Search code examples
python-3.xmultiprocessingdaskdask-distributeddask-delayed

Dask distributed library giving serialization error


I have initialized the cluster with 10 workers and 4 thread per worker and I have 12 core laptop where I am running this.

    cluster = makeIndividualDashboard.LocalCluster(n_workers=10, threads_per_worker=4)
    client = makeIndividualDashboard.Client()
    runOna(client)
    client.shutdown()

now below is the code where i am doing the cluster computing.

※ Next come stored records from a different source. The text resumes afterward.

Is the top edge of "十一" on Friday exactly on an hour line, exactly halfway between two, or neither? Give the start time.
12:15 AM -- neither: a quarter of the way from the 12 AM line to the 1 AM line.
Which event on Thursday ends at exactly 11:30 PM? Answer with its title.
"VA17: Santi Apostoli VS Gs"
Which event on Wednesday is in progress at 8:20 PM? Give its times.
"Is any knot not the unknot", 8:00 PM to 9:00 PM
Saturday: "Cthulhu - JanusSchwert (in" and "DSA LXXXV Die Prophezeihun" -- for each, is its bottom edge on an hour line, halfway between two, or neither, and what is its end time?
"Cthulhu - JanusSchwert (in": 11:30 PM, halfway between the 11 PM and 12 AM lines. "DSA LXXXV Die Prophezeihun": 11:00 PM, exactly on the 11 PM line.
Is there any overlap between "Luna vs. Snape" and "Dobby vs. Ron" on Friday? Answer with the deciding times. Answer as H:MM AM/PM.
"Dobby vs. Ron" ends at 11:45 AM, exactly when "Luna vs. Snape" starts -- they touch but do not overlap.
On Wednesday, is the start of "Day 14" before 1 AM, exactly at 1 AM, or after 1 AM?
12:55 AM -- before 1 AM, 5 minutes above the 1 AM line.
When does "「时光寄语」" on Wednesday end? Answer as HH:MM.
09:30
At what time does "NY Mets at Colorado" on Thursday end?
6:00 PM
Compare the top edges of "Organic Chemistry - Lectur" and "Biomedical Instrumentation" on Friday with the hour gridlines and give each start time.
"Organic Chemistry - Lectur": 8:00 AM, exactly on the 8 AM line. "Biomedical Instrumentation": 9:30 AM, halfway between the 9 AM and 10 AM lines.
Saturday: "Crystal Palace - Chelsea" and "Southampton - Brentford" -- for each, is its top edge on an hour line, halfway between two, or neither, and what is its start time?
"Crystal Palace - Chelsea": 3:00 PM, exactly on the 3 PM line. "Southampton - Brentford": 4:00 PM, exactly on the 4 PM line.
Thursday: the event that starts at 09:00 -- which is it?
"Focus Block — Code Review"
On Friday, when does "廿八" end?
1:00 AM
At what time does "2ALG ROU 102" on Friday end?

    st = settings.as_dict()
    new_settings = namedtuple("Settings", st.keys())(*st.values())
    to_process = []
    client.cluster.scale(10)
    if mongoConnection:
        mongo_c = True
    else:
        mongo_c = None
    future = client.scatter([net, new_settings, avgNodesConnected, kcoreByGroup, averageTeamDensity,
                             edgesInByAttributeTableMeans, edgesInByAttributeTable, crossTeamTiesTable,
                             descendentLookup, groupDegreeTable, respondentDegreeTable, degreeTable,
                             orgTeamTree, teamMembership, graphId, selectionRange, criteria,
                             onlyForNodes, hashIds, useEnvironment, rollupToLeaders, averageTeamSize,
                             meanCrossInTiesPct, meanCrossOutTiesPct, meanCrossAllTiesPct, mongo_c])
    for node in nodes:
        if FILTER_FOR_USER == None or node == FILTER_FOR_USER:
            to_process.append(dask.delayed(run_me)(node, *future))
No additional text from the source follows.